Great to see a fellow frog in the wild!
I am guessing this comes directly from German
The German and English wikipedia have interesting information about the etymology of the English chair and the German Stuhl:
Chair:
Chair comes from the early 13th-century English word chaere, from Old French chaiere (“chair, seat, throne”), from Latin cathedra (“seat”).
Stuhl:
[…] althochdeutsch stuol ‚Sitz, Thron‘ […]
(Old high German stuol meaning ‘seat’ or ‘throne’
Das Wort Stuhl […] ist mit l-Suffix zur indoeuropäischen Wurzel *stā-, *stǝ- ‚stehen, stellen‘ gebildet.
(The word Stuhl is built from the proto-indo-european language by adding the suffix ‘l’ to the root ‘*stā’ or ‘*stǝ’ which means ‘to stand’)
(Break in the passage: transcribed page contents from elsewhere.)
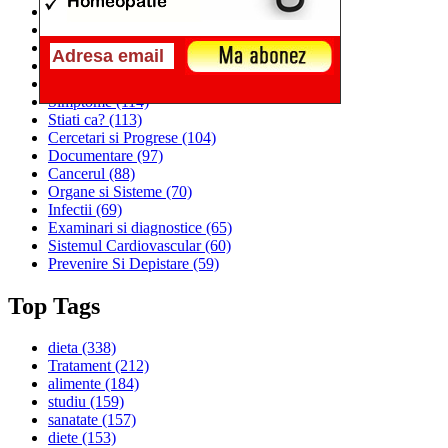
Alimentatia
(259)
Medicina
(226)
Sanatatea si Preventia
(170)
Interventii si Tratamente
(167)
Alimentatia si Igiena Vietii
(129)
Simptome
(114)
Stiati ca?
(113)
Cercetari si Progrese
(104)
Documentare
(97)
Cancerul
(88)
Organe si Sisteme
(70)
Infectii
(69)
Examinari si diagnostice
(65)
Sistemul Cardiovascular
(60)
Prevenire Si Depistare
(59)
Top Tags
dieta
(338)
Tratament
(212)
alimente
(184)
studiu
(159)
sanatate
(157)
diete
(153)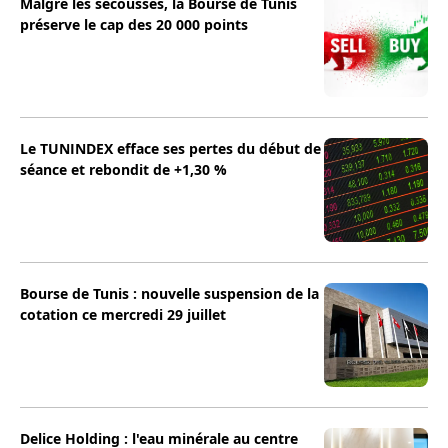
Malgré les secousses, la Bourse de Tunis
préserve le cap des 20 000 points
Le TUNINDEX efface ses pertes du début de
séance et rebondit de +1,30 %
Bourse de Tunis : nouvelle suspension de la
cotation ce mercredi 29 juillet
Delice Holding : l'eau minérale au centre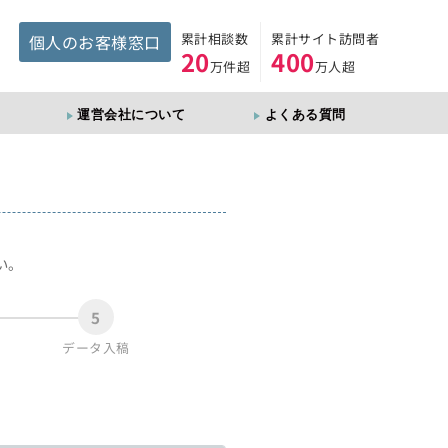
累計相談数
累計サイト訪問者
個人のお客様窓口
20
400
万件超
万人超
運営会社について
よくある質問
。
い。
5
データ入稿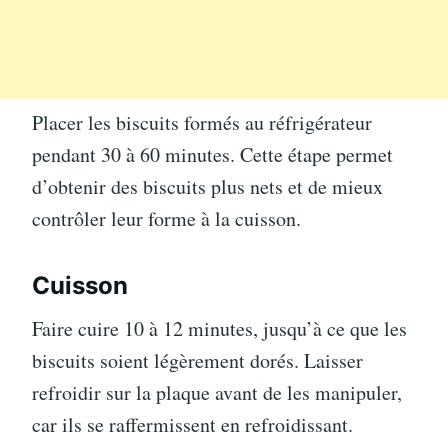
Placer les biscuits formés au réfrigérateur
pendant 30 à 60 minutes. Cette étape permet
d’obtenir des biscuits plus nets et de mieux
contrôler leur forme à la cuisson.
Cuisson
Faire cuire 10 à 12 minutes, jusqu’à ce que les
biscuits soient légèrement dorés. Laisser
refroidir sur la plaque avant de les manipuler,
car ils se raffermissent en refroidissant.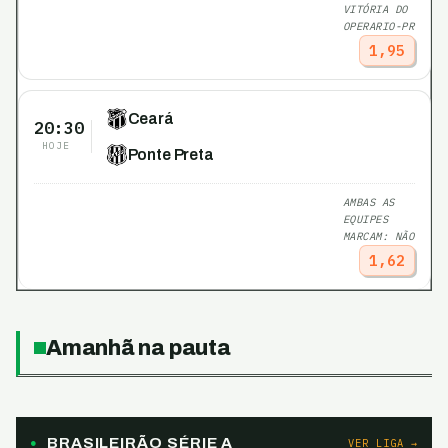
VITÓRIA DO
OPERARIO-PR
1,95
Ceará
20:30
HOJE
Ponte Preta
AMBAS AS
EQUIPES
MARCAM: NÃO
1,62
Amanhã na pauta
BRASILEIRÃO SÉRIE A
VER LIGA →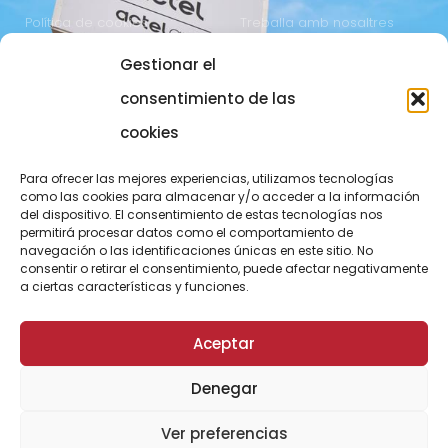
Política de cookies
Treballa amb nosaltres
Gestionar el
COMUNICACIÓ
973 700 800
consentimiento de las
actel@actel.es
comunicacio@actel.es
cookies
Ctra. Vall d'Aran, km. 3
Canal de denúncies
Para ofrecer las mejores experiencias, utilizamos tecnologías
25196 Lleida
como las cookies para almacenar y/o acceder a la información
del dispositivo. El consentimiento de estas tecnologías nos
CONEIX NOVACOOP
permitirá procesar datos como el comportamiento de
navegación o las identificaciones únicas en este sitio. No
consentir o retirar el consentimiento, puede afectar negativamente
a ciertas características y funciones.
Aceptar
Denegar
© ActelGrup – Made with ♥ by
Agència OMA
Ver preferencias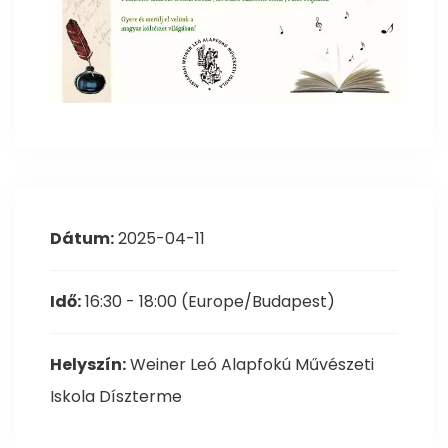
Dátum:
2025-04-11
Idő:
16:30 - 18:00
(Europe/Budapest)
Helyszín:
Weiner Leó Alapfokú Művészeti
Iskola Díszterme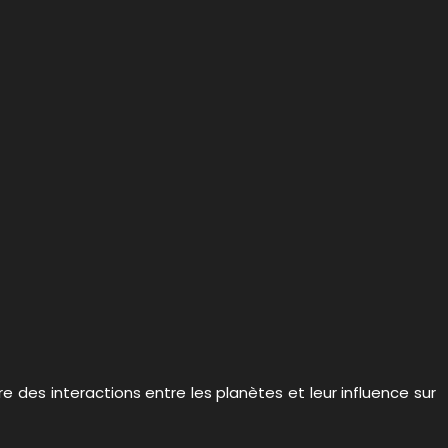
re des interactions entre les planètes et leur influence sur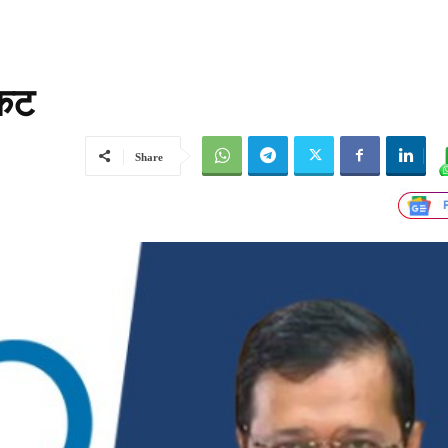
ंकट
Share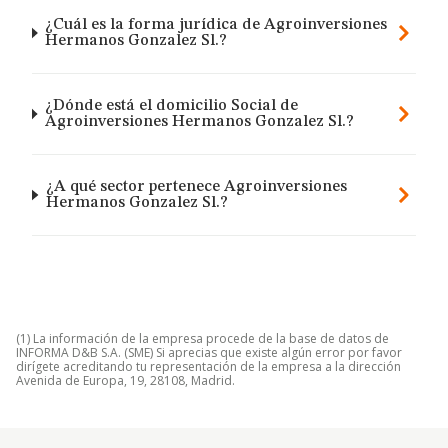
¿Cuál es la forma jurídica de Agroinversiones
Hermanos Gonzalez Sl.?
¿Dónde está el domicilio Social de
Agroinversiones Hermanos Gonzalez Sl.?
¿A qué sector pertenece Agroinversiones
Hermanos Gonzalez Sl.?
(1) La información de la empresa procede de la base de datos de
INFORMA D&B S.A. (SME) Si aprecias que existe algún error por favor
dirígete acreditando tu representación de la empresa a la dirección
Avenida de Europa, 19, 28108, Madrid.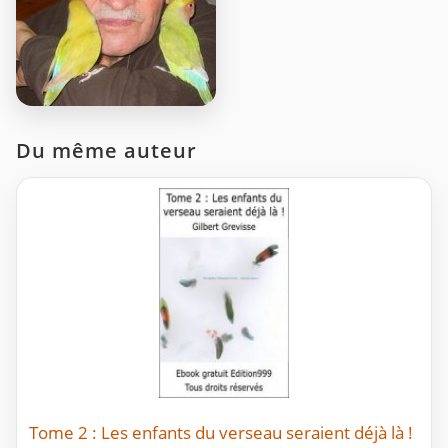
Du même auteur
Tome 2 : Les enfants du verseau seraient déjà là !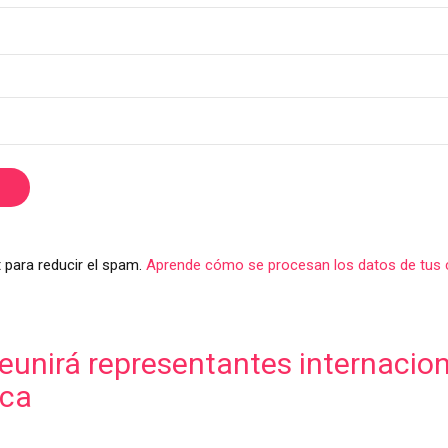
 para reducir el spam.
Aprende cómo se procesan los datos de tus 
unirá representantes internaciona
ica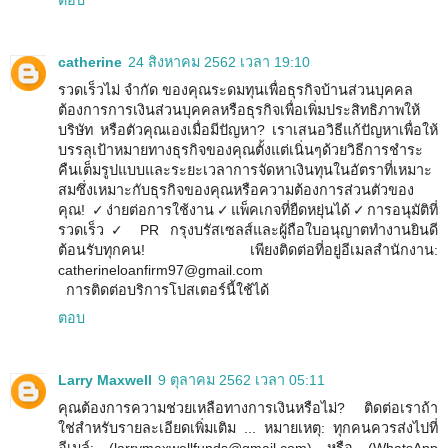
ตอบ
catherine
24 สิงหาคม 2562 เวลา 19:10
รวดเร็วไม่ จำกัด ของคุณระดมทุนเพื่อธุรกิจบ้านส่วนบุคคล
ต้องการการเงินส่วนบุคคลหรือธุรกิจเพื่อเพิ่มประสิทธิภาพให้
บริษัท หรือตัวคุณเองเมื่อมีปัญหา? เราเสนอวิธีแก้ปัญหาเพื่อให้
บรรลุเป้าหมายทางธุรกิจของคุณตั้งแต่เนิ่นๆด้วยวิธีการชำระ
คืนเต็มรูปแบบและระยะเวลาการจัดหาเงินทุนในอัตราที่เหมาะ
สมซึ่งเหมาะกับธุรกิจของคุณหรือความต้องการส่วนตัวของ
คุณ! ✓ง่ายต่อการใช้งาน✓แพ็คเกจที่ยืดหยุ่นได้✓การอนุมัติที่
รวดเร็ว✓ PR กรุงบรัสเซลส์และผู้ถือใบอนุญาตทำงานยินดี
ต้อนรับทุกคน! เพียงติดต่อที่อยู่อีเมลสำนักงาน:
catherineloanfirm97@gmail.com
การติดต่อบริการโปสเตอร์นี้ใช้ได้
ตอบ
Larry Maxwell
9 ตุลาคม 2562 เวลา 05:11
คุณต้องการความช่วยเหลือทางการเงินหรือไม่? ติดต่อเราถ้า
ใช่สำหรับรายละเอียดเพิ่มเติม ... หมายเหตุ: ทุกคนควรส่งไปที่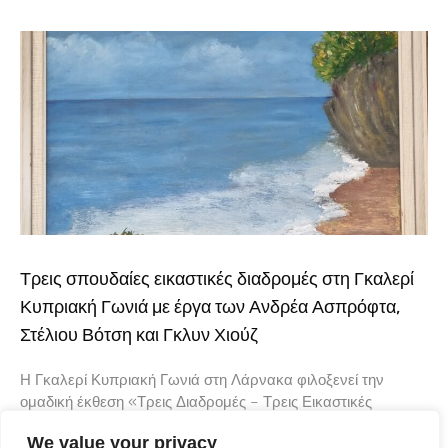
Τρεις σπουδαίες εικαστικές διαδρομές στη Γκαλερί
Κυπριακή Γωνιά με έργα των Ανδρέα Ασπρόφτα,
Στέλιου Βότση και Γκλυν Χιούζ
Η Γκαλερί Κυπριακή Γωνιά στη Λάρνακα φιλοξενεί την
ομαδική έκθεση «Τρεις Διαδρομές – Τρεις Εικαστικές
Φωνές», μια ενδιαφέρουσα εικαστική συνάντηση που φέρνει
We value your privacy
κοντά τρεις δημιουργούς με διαφορετική καλλιτεχνική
So both means seat/seating or throne but chair is more a throne-like furniture (by having arm rests and/or back rest) whereas Stuhl was more like a simple stool (a small foot rest or seating without any back rest or arm rests). In German we use “Schemel” or “Hocker” to describe such a stool. “Schemel” seems to come from “scamilla”, Latin for small bench.
I have no idea how all this information helps us, but it’s interesting :D
frog@feddit.uk 1 day ago
Yes always good to see a fellow frog!
So this meme would only make sense in Old High German.
That is interesting.
Thanks for the info.
LeFrog@discuss.tchncs.de 1 day ago
Maybe I put it wrong, but it works even better in modern Germany: “Stuhl” means chair in modern German. The joke/pun is well-known in German: “Darf ich Ihnen den Stuhl zurückschieben?” So unlike in the English version, “Stuhl” literally both means “chair” and “poop”.
frog@feddit.uk 23 hours ago
It’s probably me misunderstanding. Thank you for the correction.